Regardless of the cause, there was rioting. Riots spread beyond Brussels, following a familar, comforting pattern of smashing up of factories, smashing of windows, and scrapping in parks. William sent in troops on 23 September who were met by fierce resistance from Brussels residents and - and this is important - Walloon volunteers who came to help out. After several days of fierce fighting, mainly in the Warande Park which seems to me rather a small place to fight over, but no matter, on 27 SEPTEMBER, YES THAT IS TODAY ARE YOU PAYING ATTENTION troops led by Frederick, William's younger son, retreated from Brussels.

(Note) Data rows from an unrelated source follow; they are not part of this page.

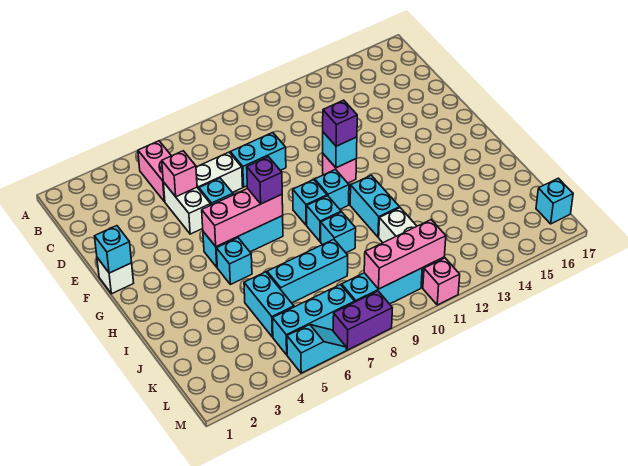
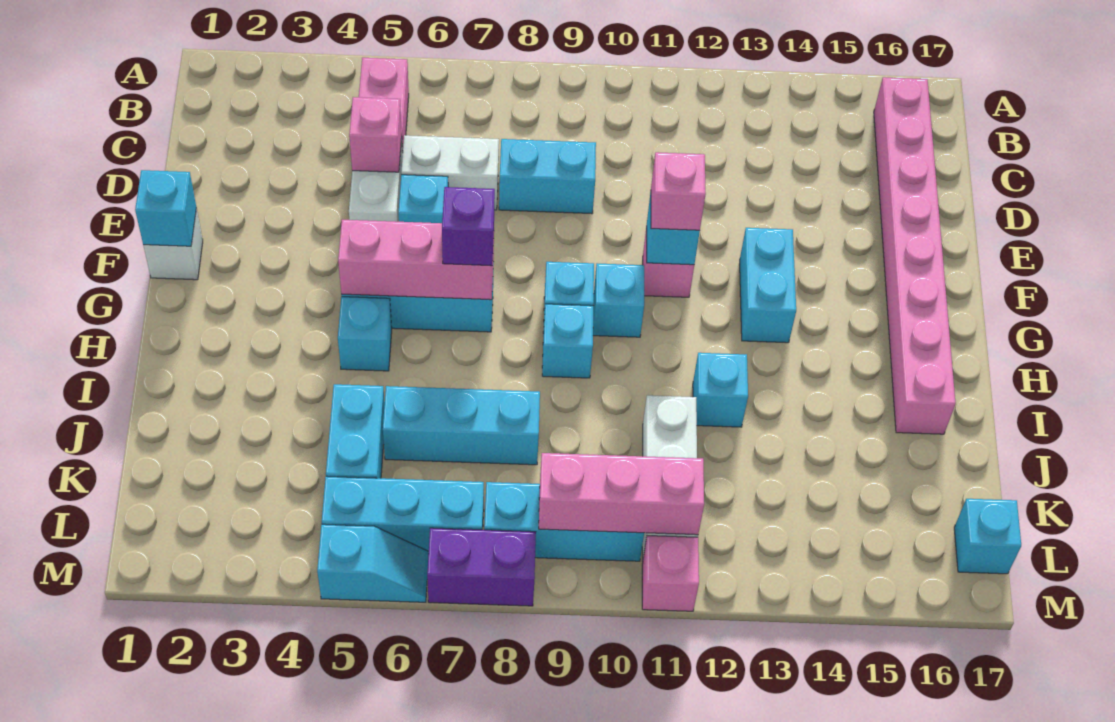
none -> pink 1x8 brick [874,77,956,434]
purple 1x1 brick [323,100,357,146] -> pink 1x1 brick [651,152,706,230]
cyan 1x2 brick [350,175,400,237] -> cyan 1x2 brick moved to [740,228,796,343]
cyan 1x1 brick [321,212,356,253] -> cyan 1x1 brick moved to [693,353,748,427]

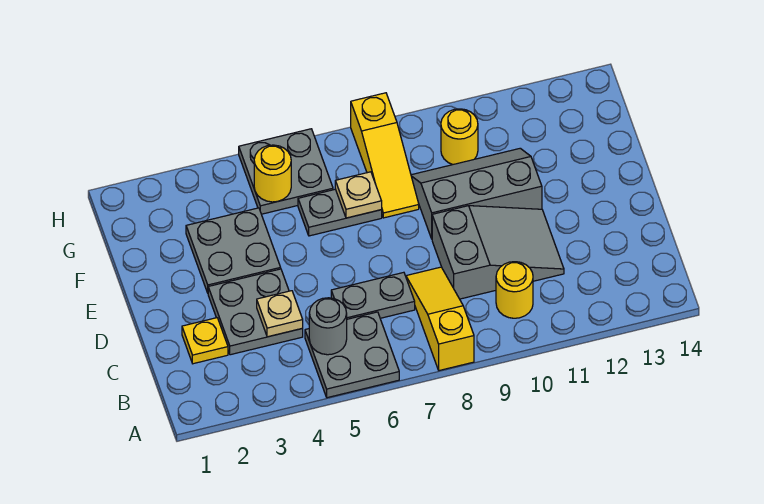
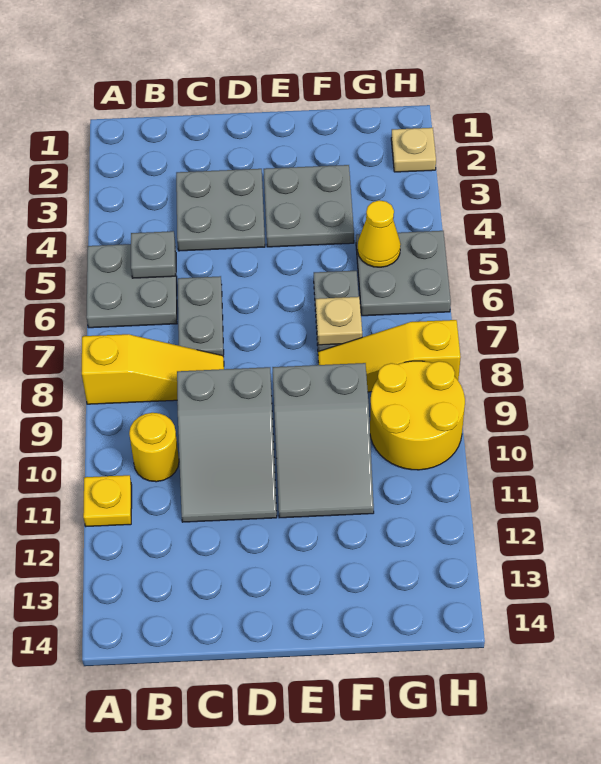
grey 1x1 round brick [309,298,347,355] -> grey 1x1 plate [131,231,175,278]
yellow 1x1 plate [182,318,228,364] -> yellow 1x1 plate moved to [83,475,132,526]
tan 1x1 plate [257,291,303,337] -> tan 1x1 plate moved to [391,128,436,172]
grey 2x3 slope [411,148,542,239] -> grey 2x3 slope turned to [273,363,374,518]
yellow 1x1 round brick [254,145,291,202] -> yellow 1x1 cone [358,200,401,267]
yellow 1x1 round brick [441,109,478,165] -> yellow 2x2 round brick [370,361,465,470]

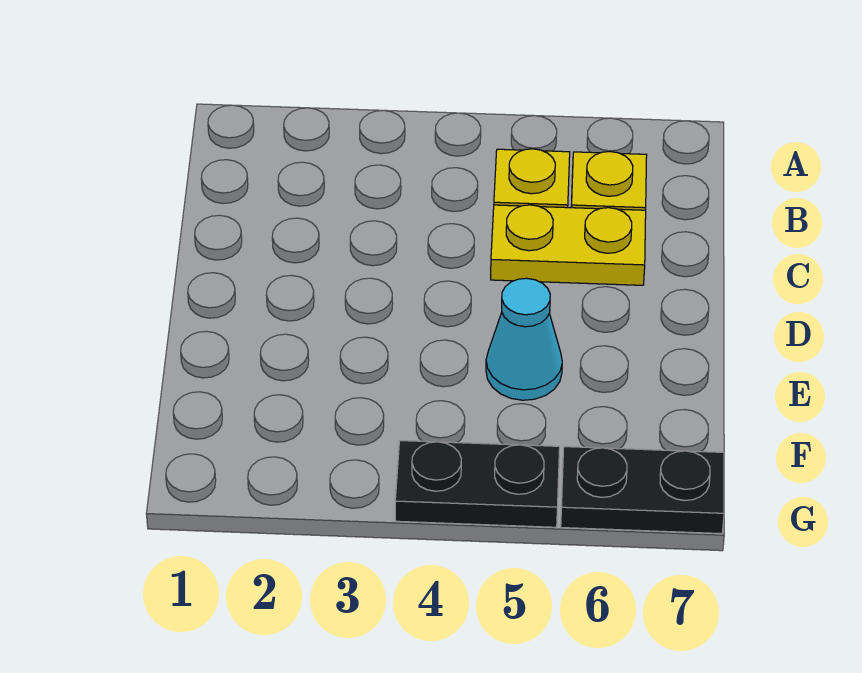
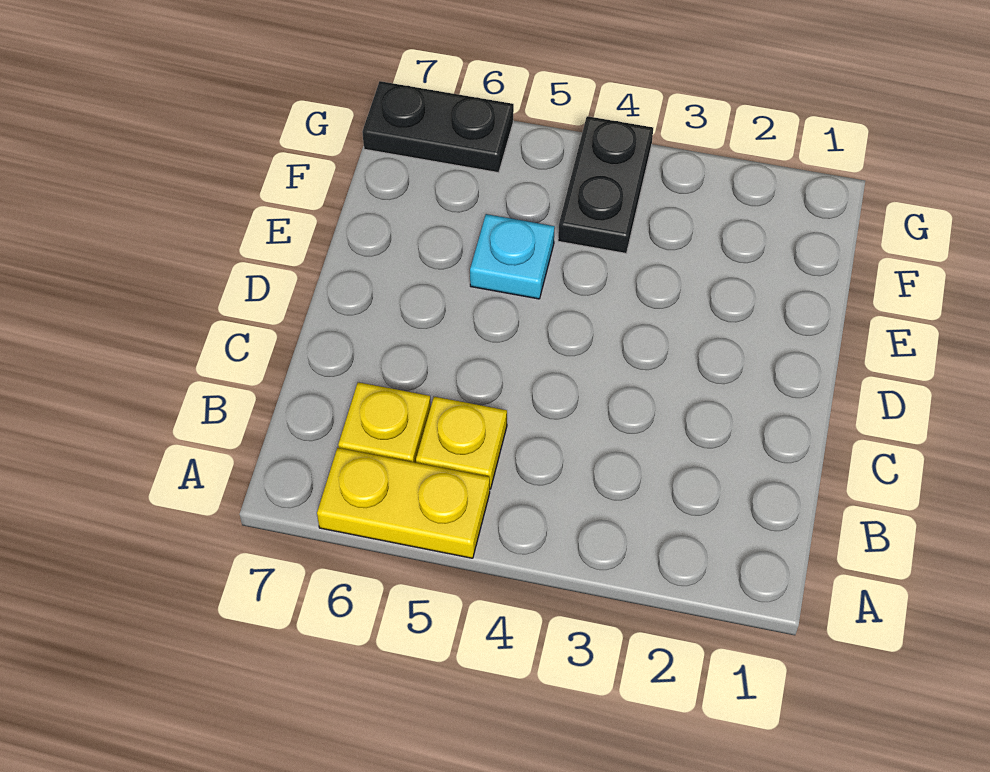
yellow 1x2 plate [491,205,646,285] -> yellow 1x2 plate moved to [317,448,490,558]
cyan 1x1 cone [486,278,562,400] -> cyan 1x1 plate [470,214,555,299]
black 1x2 plate [395,441,560,527] -> black 1x2 plate turned to [558,116,653,253]

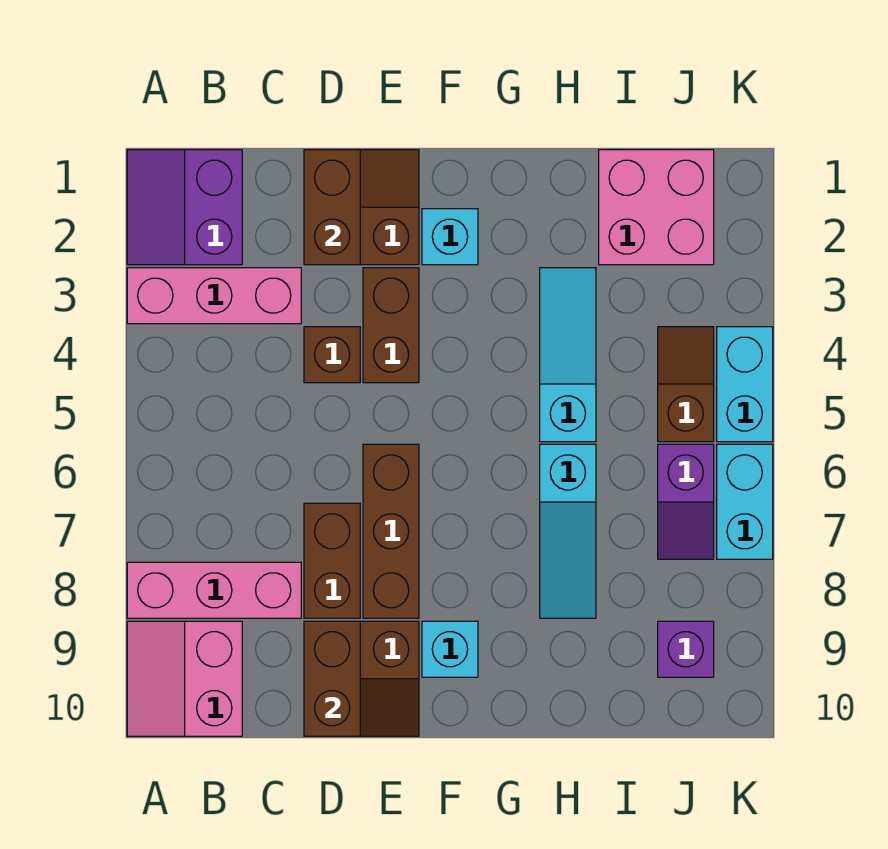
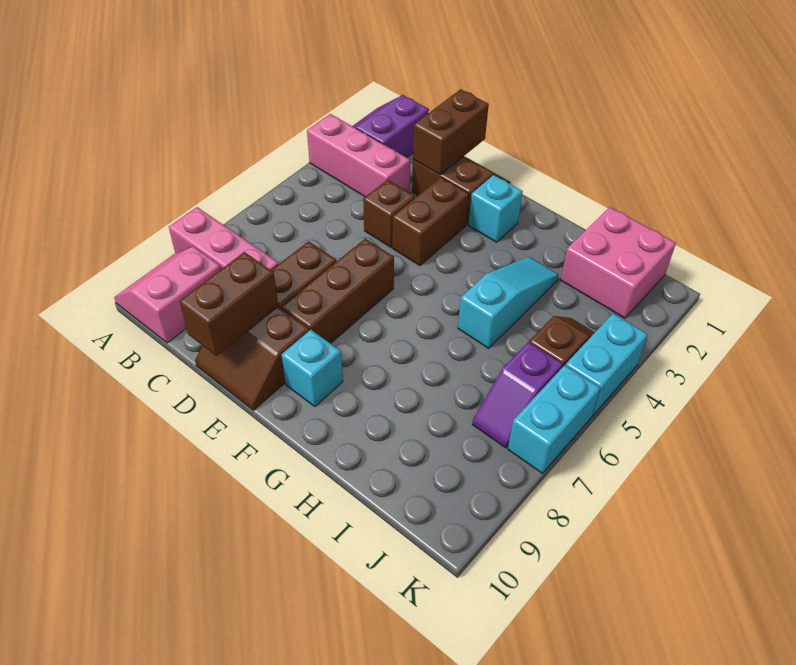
cyan 1x3 slope [540,444,596,618] -> none
purple 1x1 brick [658,621,714,677] -> none

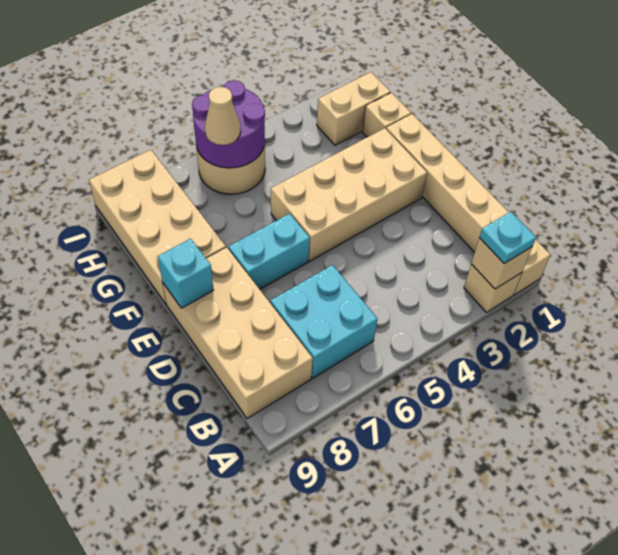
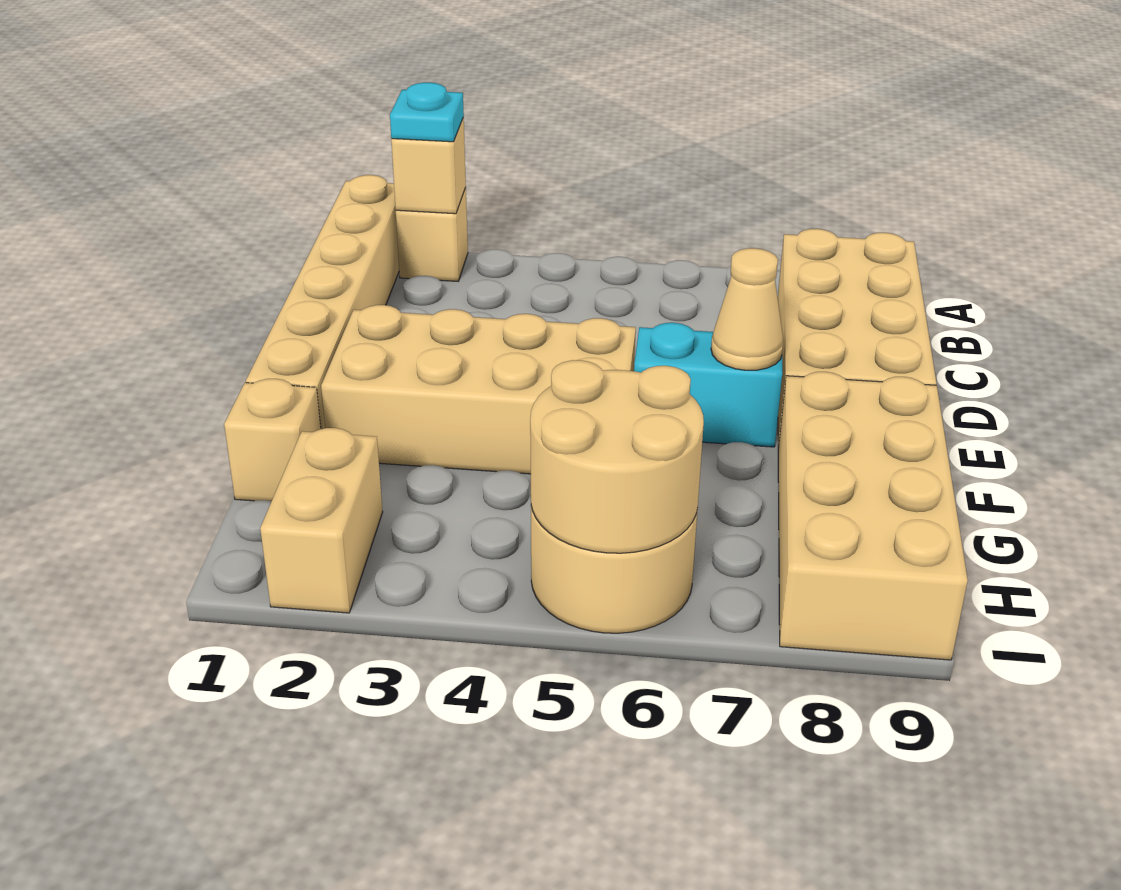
cyan 2x2 brick [270,265,377,378] -> none
cyan 1x1 brick [158,239,213,308] -> none
tan 1x2 brick [317,72,390,145] -> tan 1x2 brick turned to [260,428,383,613]
purple 2x2 round brick [192,80,265,168] -> tan 2x2 round brick [530,360,704,553]
tan 1x1 cone [205,87,241,145] -> tan 1x1 cone moved to [711,248,783,370]

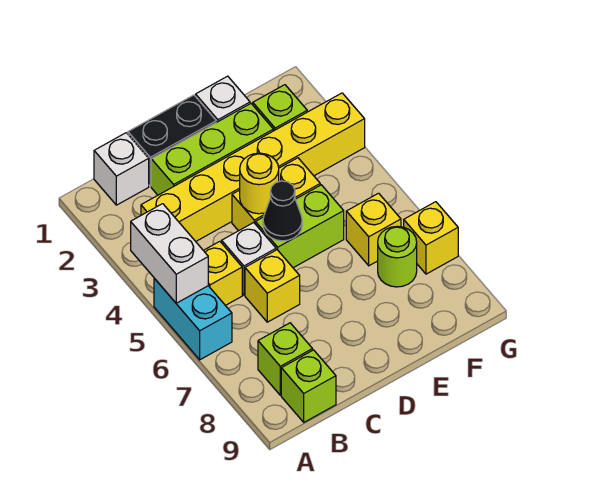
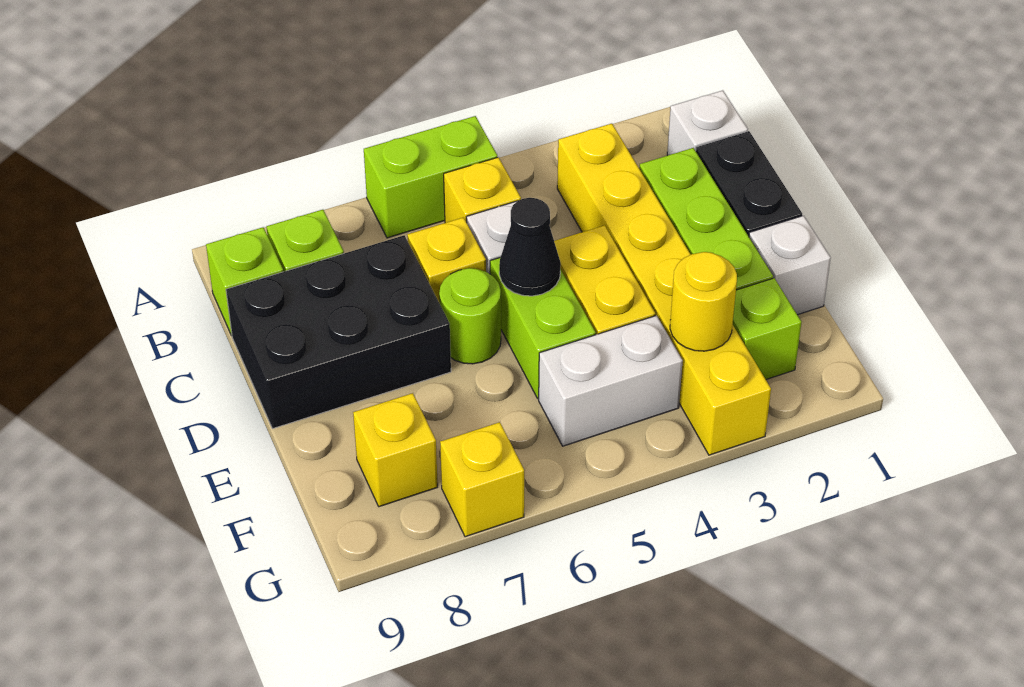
white 1x2 brick [131,204,208,303] -> white 1x2 brick moved to [539,315,683,446]
cyan 1x2 brick [154,278,232,360] -> lime 1x2 brick [364,116,497,238]
none -> black 2x3 brick [226,235,451,429]
yellow 1x1 round brick [240,153,279,214] -> yellow 1x1 round brick moved to [670,252,737,351]
yellow 1x1 brick [346,193,401,266] -> yellow 1x1 brick moved to [353,393,438,507]
lime 1x1 round brick [378,226,417,287] -> lime 1x1 round brick moved to [439,268,501,364]

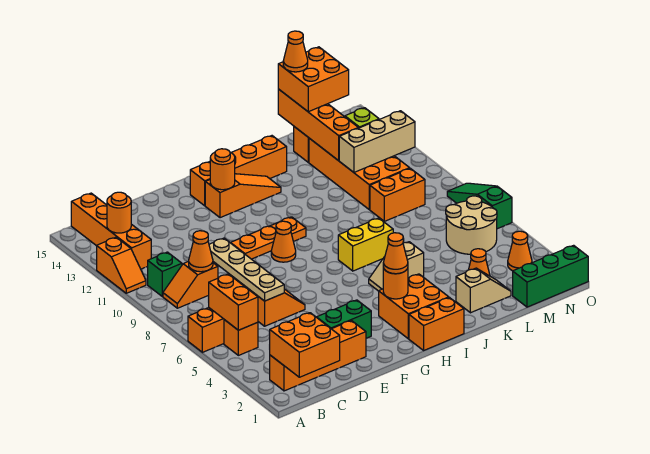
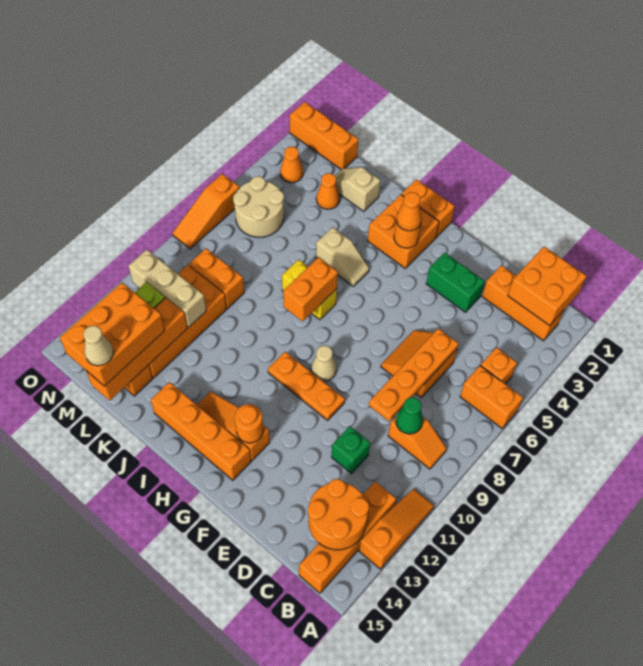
orange 1x2 slope [97,237,146,293] -> orange 1x3 slope [359,489,434,569]
orange 1x4 brick [270,321,366,391] -> orange 1x3 brick [482,265,564,341]
orange 1x2 brick [208,274,258,330] -> orange 1x2 brick moved to [283,257,338,321]
green 1x1 brick [147,252,182,296] -> green 1x1 brick moved to [331,426,370,474]
orange 1x1 round brick [107,192,131,233] -> orange 2x2 round brick [308,479,369,550]
orange 1x1 cone [189,231,213,272] -> green 1x1 cone [396,397,423,434]
tan 1x4 plate [209,238,284,301] -> orange 1x4 plate [369,328,459,421]
orange 1x1 cone [271,221,296,262] -> tan 1x1 cone [311,346,337,381]
orange 2x2 brick [278,47,349,112] -> orange 2x3 brick [60,283,165,386]
orange 1x1 cone [283,31,308,72] -> tan 1x1 cone [84,326,113,366]
green 1x3 brick [513,245,588,307] -> orange 1x3 brick [290,102,359,170]
green 1x3 slope [447,183,512,229] -> orange 1x3 slope [173,174,240,249]

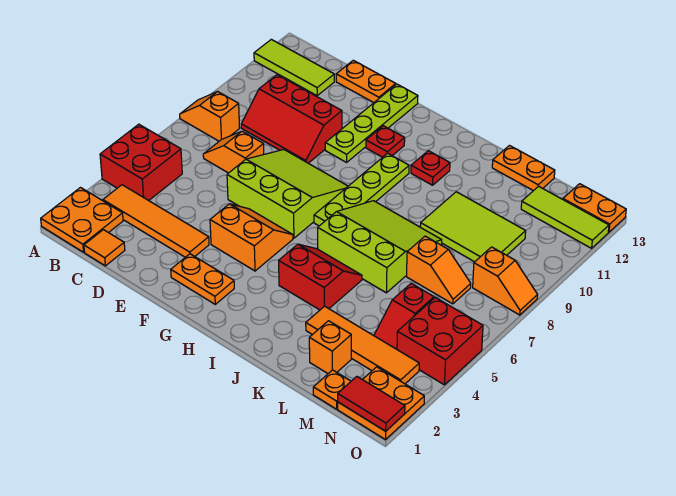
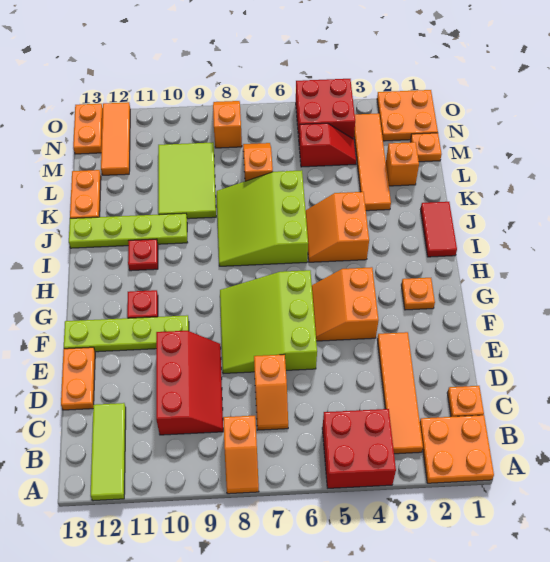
orange 1x1 tile [84,230,125,266] -> orange 1x1 plate [447,386,484,417]
orange 1x2 plate [171,254,234,304] -> orange 1x1 plate [401,278,435,310]
lime 1x4 plate [314,153,409,226] -> lime 1x4 plate moved to [69,213,187,248]
red 2x2 slope [279,244,362,310] -> orange 2x2 slope [306,192,369,262]
lime 1x3 tile [521,186,609,248] -> orange 1x3 tile [101,102,130,175]
red 1x2 tile [338,377,405,431] -> red 1x2 tile moved to [421,202,457,257]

Because this was a time - and perhaps, let me suggest, a place - of highly bureaucratic revolt, there were then lengthy congresses attended by many men with elaborate facial hair, who finally decided that Léopold of Saxe-Coburg could have a go at being the king of the newly invented "Belgium".
(Incidentally, and for a bonus mark, the Belgian National Holiday, 21 July, marks the date in 1831 when Leopold I took his oath to ascend the newly invented throne of Belgium. You are now better informed on Belgian history than much of its political class, I hope you are grateful).
This riled William so much, he had a go at getting Brussels back with a Ten Day Campaign in 1831, but, after some intensive siege action in Antwerp, failed. The rest is .. Belgium.
In conclusion, as far as I can elicit, today we are celebrating:
- Beating the Dutch
- The brief show of unity between Brussels residents and the Walloons (ie. Francophone Belgians).
So there you go. I, at least, have learnt something today and it is: "do not try and understand Belgian history when you could be reading Scandinavian crime novels in front of the fire while your children beat each other with Wii controllers". And possibly also "opera is dangerous".